I do not write a food blog. I have mentioned this before. But I accidentally ran into a reservoir of “Live and Let Live” on the Interwebs, where the attitude has increasingly become “My way or you’re scum”. So it is merely from an astonished appreciation of this hidden well of empathy that I write about Lasagna.
A local eating establishment (I don’t write restaurant reviews, either; I don’t need even more competition for a table on Saturday night) recently put “lasagne” back on the menu, and though it was good, I noticed quite a number of differences between it and the “lasagna” available in my hot lunches at school, or the similarly named dish my mother used to make. I still make my mother’s recipe, and, on one of those rare occasions when I have cooked for another person, served this to a young lady who was, um, polite about it. So I went in search of what real lasagna is, whether it MUST be spelled lasagne, and how far my mother was from the REAL recipe.
Well, as the Interwebs (and my computer’s spellcheck, which keeps autocorrecting it) inform me, we call it “lasagna” over here, though “lasagna” is the original Italian word, and is preferred on some menus. As for the traditional recipe, well, there ain’t no. My mother’s version is apparently just as authentic as the “hundred-layer lasagne” I have seen on specials menus.
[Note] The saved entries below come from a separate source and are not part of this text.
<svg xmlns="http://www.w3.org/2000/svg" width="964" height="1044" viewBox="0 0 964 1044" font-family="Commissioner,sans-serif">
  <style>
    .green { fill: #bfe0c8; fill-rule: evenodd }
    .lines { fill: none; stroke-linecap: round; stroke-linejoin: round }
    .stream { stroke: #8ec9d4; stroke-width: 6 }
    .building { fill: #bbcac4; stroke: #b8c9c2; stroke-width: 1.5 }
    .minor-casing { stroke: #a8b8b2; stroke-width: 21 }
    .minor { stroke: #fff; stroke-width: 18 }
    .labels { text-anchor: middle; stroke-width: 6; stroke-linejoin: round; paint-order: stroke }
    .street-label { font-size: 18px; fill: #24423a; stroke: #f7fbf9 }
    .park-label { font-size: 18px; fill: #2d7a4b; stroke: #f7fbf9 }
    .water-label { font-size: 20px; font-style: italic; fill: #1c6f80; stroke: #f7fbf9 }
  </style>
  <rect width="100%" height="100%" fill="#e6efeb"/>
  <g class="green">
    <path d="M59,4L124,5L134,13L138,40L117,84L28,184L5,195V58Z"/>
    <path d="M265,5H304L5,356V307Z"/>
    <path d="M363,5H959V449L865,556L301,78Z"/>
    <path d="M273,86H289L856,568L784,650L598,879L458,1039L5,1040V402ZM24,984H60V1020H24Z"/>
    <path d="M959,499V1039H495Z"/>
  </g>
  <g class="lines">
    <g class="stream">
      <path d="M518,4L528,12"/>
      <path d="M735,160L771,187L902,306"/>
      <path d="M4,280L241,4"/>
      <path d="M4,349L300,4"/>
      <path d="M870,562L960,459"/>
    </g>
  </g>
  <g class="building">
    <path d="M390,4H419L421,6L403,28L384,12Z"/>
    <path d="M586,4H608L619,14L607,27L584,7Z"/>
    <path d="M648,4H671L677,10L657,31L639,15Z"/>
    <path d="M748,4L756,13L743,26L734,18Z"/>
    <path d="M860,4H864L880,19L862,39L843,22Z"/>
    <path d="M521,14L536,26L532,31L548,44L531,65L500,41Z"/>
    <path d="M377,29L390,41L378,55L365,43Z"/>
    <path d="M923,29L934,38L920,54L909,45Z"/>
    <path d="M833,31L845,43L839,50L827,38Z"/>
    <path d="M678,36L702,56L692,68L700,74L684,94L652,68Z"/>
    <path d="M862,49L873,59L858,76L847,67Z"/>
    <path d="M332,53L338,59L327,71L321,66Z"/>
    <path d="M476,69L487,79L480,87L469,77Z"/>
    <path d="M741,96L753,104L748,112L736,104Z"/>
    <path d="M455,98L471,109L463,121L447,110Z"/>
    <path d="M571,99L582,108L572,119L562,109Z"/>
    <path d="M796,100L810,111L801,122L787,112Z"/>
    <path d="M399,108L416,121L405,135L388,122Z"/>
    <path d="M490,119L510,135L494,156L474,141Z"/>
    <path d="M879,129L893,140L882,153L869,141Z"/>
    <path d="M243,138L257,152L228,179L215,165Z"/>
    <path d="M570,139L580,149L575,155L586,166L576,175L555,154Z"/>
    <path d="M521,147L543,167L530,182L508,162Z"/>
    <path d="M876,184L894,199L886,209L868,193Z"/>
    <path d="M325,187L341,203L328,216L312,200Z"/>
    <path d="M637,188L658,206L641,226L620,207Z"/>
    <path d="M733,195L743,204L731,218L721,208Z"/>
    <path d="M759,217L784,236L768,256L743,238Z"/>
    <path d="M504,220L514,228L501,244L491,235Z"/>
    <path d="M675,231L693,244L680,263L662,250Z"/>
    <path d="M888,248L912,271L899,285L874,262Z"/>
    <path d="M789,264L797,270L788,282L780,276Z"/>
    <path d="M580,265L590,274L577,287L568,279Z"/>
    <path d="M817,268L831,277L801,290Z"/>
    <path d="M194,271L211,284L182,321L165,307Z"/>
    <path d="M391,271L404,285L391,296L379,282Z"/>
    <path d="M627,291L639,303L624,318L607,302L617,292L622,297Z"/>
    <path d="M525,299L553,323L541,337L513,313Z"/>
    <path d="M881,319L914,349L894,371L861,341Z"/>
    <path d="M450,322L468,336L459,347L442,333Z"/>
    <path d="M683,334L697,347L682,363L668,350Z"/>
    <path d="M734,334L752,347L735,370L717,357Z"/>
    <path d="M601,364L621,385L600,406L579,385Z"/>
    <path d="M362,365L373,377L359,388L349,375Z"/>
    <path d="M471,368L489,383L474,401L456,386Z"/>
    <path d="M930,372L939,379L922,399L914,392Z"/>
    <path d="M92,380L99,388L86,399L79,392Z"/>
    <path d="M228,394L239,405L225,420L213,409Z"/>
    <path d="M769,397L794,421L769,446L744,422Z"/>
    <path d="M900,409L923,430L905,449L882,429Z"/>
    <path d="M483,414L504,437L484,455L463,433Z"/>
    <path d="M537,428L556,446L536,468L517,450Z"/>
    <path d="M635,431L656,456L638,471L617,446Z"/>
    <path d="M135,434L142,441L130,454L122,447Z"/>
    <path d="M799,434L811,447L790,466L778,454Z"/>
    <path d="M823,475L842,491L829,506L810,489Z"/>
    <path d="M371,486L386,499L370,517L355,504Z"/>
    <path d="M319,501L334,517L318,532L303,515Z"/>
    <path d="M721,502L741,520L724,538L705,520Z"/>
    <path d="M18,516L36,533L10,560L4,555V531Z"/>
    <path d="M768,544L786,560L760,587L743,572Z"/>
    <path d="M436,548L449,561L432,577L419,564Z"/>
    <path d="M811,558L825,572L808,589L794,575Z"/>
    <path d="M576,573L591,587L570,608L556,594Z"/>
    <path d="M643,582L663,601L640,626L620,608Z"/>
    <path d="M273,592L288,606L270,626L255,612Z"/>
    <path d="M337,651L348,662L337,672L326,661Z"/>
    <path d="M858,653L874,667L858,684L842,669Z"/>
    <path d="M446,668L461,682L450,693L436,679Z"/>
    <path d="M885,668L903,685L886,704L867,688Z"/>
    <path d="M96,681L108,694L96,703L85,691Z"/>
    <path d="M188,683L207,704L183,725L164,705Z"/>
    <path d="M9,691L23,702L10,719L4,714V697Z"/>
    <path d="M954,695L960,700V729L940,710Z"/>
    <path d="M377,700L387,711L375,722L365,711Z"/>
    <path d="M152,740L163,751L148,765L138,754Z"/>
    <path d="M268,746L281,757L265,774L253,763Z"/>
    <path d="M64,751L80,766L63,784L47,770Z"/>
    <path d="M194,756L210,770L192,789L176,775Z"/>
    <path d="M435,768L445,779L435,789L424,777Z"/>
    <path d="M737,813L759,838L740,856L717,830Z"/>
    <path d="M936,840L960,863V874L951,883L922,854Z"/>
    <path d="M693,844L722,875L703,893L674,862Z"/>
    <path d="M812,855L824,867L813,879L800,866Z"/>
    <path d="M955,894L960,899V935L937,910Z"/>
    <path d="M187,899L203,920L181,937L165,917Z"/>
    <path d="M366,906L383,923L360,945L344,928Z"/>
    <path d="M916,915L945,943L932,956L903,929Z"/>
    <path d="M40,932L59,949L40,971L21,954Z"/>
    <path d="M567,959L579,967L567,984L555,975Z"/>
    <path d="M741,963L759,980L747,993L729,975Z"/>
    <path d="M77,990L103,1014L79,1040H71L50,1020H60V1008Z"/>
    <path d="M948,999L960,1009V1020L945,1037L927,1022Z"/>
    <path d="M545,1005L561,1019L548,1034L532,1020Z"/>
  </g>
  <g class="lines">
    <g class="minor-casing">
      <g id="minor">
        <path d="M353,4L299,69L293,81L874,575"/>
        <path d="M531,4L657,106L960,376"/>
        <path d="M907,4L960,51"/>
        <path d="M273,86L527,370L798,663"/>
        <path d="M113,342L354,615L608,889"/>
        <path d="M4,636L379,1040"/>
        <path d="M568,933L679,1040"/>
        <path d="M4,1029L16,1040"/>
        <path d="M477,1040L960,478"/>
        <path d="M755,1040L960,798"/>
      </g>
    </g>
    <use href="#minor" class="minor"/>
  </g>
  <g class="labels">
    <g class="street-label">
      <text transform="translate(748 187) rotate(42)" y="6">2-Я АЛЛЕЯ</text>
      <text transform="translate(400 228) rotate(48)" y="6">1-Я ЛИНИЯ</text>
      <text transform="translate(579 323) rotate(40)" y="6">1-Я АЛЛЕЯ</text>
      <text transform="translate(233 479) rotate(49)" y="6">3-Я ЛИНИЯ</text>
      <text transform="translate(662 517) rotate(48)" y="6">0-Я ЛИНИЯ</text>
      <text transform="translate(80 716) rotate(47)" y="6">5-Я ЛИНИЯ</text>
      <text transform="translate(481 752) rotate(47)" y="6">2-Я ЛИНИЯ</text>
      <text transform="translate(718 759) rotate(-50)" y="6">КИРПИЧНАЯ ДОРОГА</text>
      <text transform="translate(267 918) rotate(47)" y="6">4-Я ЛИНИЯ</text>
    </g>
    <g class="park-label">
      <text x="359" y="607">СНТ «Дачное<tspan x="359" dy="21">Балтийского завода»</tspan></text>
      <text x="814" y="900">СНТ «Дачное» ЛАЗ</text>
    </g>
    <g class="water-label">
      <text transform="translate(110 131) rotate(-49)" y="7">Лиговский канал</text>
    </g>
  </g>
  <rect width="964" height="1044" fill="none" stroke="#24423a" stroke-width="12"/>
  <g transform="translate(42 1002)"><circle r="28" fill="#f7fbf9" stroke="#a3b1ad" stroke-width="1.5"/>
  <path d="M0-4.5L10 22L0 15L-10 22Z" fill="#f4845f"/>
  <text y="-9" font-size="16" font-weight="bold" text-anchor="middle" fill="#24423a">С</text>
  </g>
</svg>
The word comes from the name of the cooking pot for the noodles, and that the resulting entree is apparently one of the oldest pasta dishes known. Our distant ancestors liked putting down layers of cooked flat pasta, plopping stuff between them, and then baking the result. I am intrigued by the version for Lent, which was layered with walnuts, the version which included bacon and hardboiled eggs, the recipe which has the pasta cooked in chicken broth and then spread with chicken fat between the layers…there ARE no boundaries, so there is no foul territory (I will ignore the anchovy and olive version, personally, but you do you.)

There is also general agreement that the result needs to be covered with cheese, though people DO hold out for their favorite cheese/s for this purpose (and I was intrigued by the 12-cheese recipe). Certain cheeses are preferred if you have decided to make a Dessert Lasagna, an idea I have not encountered before today, making me feel I have been cheated. These are apparently served cold, which I understand, although if some chef got mixed up and baked the chocolate chip and peanut version I saw, I do not believe I would send it back.
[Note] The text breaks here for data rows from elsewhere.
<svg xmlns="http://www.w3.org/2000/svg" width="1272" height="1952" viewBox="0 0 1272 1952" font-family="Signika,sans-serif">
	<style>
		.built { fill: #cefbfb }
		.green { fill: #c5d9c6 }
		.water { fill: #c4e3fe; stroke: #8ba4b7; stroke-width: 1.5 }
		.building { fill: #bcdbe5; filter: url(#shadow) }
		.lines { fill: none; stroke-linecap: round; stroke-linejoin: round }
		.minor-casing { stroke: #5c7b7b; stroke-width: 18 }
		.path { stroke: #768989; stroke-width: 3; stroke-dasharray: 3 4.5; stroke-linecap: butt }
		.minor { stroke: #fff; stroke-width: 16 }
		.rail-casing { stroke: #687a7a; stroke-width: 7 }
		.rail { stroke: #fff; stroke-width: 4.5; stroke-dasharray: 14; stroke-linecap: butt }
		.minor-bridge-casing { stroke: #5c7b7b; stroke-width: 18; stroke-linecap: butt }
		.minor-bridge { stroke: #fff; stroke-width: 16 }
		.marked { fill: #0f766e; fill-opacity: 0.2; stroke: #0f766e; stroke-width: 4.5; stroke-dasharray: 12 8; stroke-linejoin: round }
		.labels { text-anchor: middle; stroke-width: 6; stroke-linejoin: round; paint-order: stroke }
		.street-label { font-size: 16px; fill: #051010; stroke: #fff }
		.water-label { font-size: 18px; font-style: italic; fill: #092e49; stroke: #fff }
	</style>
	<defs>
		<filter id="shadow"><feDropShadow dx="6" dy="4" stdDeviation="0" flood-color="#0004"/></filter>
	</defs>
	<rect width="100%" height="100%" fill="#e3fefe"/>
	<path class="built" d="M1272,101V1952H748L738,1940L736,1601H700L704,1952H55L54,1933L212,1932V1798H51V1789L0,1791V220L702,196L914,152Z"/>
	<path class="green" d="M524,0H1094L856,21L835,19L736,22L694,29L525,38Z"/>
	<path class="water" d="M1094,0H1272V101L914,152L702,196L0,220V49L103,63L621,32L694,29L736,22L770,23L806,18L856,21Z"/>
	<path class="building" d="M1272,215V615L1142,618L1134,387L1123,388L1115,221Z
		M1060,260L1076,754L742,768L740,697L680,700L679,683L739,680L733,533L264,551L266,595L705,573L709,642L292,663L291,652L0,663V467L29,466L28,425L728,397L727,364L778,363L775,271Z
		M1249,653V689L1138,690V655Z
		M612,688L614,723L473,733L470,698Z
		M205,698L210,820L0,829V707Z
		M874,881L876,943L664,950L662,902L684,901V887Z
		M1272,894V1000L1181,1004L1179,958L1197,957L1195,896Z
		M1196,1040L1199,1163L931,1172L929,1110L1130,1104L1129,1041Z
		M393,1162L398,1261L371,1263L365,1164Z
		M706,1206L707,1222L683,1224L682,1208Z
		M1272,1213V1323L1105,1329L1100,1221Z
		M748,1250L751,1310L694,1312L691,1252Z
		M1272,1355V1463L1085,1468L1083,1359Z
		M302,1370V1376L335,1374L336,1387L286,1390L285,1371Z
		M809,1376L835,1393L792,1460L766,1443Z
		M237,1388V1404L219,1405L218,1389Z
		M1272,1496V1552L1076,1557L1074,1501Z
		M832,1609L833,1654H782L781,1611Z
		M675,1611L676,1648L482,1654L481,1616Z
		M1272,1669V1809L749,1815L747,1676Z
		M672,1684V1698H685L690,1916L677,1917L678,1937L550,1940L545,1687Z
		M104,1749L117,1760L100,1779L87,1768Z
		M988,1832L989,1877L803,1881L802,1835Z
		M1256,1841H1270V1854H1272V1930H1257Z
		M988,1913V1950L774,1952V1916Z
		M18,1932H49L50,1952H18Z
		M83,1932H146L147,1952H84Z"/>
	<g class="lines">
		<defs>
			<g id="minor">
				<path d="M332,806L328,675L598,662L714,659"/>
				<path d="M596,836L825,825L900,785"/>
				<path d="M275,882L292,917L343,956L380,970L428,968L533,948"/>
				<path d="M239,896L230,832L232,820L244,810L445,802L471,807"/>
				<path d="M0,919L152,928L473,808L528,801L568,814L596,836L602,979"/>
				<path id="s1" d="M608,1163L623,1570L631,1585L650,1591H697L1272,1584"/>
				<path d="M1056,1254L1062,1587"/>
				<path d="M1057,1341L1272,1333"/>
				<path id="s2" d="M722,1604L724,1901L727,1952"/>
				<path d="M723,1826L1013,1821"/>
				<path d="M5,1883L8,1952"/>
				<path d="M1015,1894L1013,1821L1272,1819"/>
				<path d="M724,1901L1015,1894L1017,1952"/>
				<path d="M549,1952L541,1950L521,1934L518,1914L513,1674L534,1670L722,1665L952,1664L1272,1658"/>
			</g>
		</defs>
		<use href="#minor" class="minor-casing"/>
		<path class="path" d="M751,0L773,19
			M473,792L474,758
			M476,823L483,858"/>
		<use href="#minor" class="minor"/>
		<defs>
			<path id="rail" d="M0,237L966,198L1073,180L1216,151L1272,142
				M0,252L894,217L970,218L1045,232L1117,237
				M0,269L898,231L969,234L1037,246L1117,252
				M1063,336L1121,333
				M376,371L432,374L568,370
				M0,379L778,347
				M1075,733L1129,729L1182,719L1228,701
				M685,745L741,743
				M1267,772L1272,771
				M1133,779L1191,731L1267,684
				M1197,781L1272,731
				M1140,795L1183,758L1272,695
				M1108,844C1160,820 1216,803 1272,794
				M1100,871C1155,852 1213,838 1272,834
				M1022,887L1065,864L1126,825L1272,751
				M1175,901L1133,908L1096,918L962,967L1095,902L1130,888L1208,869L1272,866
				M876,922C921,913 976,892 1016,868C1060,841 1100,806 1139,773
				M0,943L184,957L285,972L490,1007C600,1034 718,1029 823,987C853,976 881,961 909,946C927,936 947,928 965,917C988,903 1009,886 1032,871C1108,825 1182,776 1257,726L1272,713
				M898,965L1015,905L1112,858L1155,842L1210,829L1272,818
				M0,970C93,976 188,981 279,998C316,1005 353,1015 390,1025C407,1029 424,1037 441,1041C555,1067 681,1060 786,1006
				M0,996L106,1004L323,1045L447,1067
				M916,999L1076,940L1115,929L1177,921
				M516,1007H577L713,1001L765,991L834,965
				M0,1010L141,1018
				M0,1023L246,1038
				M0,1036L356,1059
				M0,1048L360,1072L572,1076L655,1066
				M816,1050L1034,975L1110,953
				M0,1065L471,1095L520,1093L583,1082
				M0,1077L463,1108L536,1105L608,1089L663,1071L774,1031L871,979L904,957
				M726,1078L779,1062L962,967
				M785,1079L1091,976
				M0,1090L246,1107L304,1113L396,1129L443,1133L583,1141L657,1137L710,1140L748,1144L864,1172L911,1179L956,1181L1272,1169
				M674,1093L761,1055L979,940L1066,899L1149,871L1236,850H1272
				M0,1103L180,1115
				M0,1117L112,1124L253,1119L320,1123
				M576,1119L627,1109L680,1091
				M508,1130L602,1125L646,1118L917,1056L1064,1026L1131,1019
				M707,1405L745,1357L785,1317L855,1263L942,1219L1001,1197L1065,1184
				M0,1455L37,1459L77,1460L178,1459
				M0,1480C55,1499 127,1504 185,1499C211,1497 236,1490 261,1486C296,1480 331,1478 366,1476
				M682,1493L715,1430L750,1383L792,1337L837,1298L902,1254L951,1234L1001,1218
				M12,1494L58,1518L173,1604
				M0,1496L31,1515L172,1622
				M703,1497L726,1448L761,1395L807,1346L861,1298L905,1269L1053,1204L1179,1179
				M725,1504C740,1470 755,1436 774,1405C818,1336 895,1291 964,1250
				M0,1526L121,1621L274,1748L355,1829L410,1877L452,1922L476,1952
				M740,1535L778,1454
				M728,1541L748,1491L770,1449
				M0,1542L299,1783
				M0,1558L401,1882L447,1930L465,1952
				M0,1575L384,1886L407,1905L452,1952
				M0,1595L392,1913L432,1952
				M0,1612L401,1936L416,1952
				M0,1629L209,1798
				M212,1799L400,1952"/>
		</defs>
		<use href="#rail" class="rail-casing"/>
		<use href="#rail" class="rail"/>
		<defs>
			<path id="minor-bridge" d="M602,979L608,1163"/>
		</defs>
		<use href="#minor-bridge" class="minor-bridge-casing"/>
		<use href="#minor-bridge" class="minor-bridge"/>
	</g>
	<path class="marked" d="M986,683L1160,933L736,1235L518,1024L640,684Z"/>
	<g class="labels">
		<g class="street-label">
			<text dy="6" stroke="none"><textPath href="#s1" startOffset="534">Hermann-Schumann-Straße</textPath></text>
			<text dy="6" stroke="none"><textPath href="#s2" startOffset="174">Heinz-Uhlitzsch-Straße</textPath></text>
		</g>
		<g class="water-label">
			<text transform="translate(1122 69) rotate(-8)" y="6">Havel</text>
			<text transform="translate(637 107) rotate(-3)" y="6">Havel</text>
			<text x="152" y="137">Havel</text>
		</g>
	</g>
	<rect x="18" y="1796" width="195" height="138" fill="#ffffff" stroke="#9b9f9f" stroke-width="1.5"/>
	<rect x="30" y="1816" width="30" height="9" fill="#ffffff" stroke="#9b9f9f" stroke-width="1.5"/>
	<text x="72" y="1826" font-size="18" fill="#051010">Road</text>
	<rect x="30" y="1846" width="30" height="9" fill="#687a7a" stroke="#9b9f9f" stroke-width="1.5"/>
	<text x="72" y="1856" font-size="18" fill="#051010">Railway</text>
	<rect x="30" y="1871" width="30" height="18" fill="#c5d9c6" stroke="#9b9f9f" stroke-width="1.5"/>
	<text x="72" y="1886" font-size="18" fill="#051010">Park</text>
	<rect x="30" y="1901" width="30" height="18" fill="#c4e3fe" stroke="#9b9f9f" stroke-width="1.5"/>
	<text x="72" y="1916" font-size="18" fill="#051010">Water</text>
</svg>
I have now seen recipes for a “Southern Lasagne”, originating not from southern Italy but from the American south, involving grits and greens, an “Aussie lasagna” which involve kangaroo meat cooked in bear, and even an old favorite I ran into at another dining joint years ago, lobster lasagna. This last seemed to be part of a trend, not so much of favoring lobster as favoring alliteration, as I also saw Lentil Lasagna, Lamb Lasagne, Liver Lasagne, and a dish which is now on my “Only In America” list, “Lulla Kebab Lasagna”.
As I say, this attitude is stunning in a world which insists only the author of an article preserves the one and true WAY to do anything. In fact, I was so disoriented by the whole experience I had to counteract it by looking up pizza. As soon as I saw one lone angry voice holding out for the spelling “pizze”, I felt better.